Assigned task - All lines in the material below that hold "observability" should be found and copied.

Data to use -

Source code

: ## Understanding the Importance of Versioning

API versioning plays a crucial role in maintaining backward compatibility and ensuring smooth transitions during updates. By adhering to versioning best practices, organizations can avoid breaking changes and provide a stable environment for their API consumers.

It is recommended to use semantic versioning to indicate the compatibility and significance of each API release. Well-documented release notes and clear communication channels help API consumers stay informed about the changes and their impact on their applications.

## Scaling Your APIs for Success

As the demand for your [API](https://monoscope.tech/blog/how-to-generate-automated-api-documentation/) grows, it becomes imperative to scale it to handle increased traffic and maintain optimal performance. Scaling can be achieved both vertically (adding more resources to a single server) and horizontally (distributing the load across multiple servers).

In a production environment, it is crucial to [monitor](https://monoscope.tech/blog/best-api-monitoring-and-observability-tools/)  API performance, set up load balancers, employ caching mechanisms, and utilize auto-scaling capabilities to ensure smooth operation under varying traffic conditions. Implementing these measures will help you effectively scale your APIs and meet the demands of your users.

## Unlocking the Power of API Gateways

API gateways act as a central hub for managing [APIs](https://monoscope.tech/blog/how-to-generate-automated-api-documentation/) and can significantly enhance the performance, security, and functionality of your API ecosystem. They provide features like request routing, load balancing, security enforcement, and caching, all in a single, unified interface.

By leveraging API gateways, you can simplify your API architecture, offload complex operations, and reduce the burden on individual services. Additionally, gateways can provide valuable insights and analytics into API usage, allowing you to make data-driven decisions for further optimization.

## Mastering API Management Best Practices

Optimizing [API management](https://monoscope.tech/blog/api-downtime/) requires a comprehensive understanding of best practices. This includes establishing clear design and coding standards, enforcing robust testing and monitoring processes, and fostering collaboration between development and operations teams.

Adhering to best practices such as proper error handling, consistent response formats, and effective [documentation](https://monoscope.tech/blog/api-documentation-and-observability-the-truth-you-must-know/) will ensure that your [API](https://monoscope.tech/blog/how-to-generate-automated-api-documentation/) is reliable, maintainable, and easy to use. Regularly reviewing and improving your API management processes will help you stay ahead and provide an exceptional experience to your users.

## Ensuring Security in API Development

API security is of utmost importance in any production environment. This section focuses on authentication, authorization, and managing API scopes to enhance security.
---
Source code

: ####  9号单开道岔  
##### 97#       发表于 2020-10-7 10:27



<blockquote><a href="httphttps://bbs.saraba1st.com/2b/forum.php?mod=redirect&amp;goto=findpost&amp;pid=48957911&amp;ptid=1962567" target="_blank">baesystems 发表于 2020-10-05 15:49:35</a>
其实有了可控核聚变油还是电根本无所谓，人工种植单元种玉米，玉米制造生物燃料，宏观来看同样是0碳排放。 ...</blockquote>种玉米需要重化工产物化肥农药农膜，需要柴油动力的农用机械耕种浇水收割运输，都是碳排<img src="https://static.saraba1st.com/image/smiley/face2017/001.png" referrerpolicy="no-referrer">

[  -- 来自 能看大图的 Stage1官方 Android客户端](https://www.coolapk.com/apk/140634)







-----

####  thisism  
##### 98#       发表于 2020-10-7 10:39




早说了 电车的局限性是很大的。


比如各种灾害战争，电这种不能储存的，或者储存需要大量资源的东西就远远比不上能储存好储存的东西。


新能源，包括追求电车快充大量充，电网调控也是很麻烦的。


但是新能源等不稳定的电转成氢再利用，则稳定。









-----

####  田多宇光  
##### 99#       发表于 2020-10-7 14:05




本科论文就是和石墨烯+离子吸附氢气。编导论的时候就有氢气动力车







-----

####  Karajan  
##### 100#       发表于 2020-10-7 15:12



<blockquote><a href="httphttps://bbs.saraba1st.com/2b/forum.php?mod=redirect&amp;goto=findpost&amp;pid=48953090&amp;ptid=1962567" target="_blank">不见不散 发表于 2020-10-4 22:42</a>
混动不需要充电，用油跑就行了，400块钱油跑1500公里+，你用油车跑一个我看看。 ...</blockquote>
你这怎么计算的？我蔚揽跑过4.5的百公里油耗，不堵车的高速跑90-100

Written answer -
In a production environment, it is crucial to [monitor](https://monoscope.tech/blog/best-api-monitoring-and-observability-tools/)  API performance, set up load balancers, employ caching mechanisms, and utilize auto-scaling capabilities to ensure smooth operation under varying traffic conditions. Implementing these measures will help you effectively scale your APIs and meet the demands of your users.
Adhering to best practices such as proper error handling, consistent response formats, and effective [documentation](https://monoscope.tech/blog/api-documentation-and-observability-the-truth-you-must-know/) will ensure that your [API](https://monoscope.tech/blog/how-to-generate-automated-api-documentation/) is reliable, maintainable, and easy to use. Regularly reviewing and improving your API management processes will help you stay ahead and provide an exceptional experience to your users.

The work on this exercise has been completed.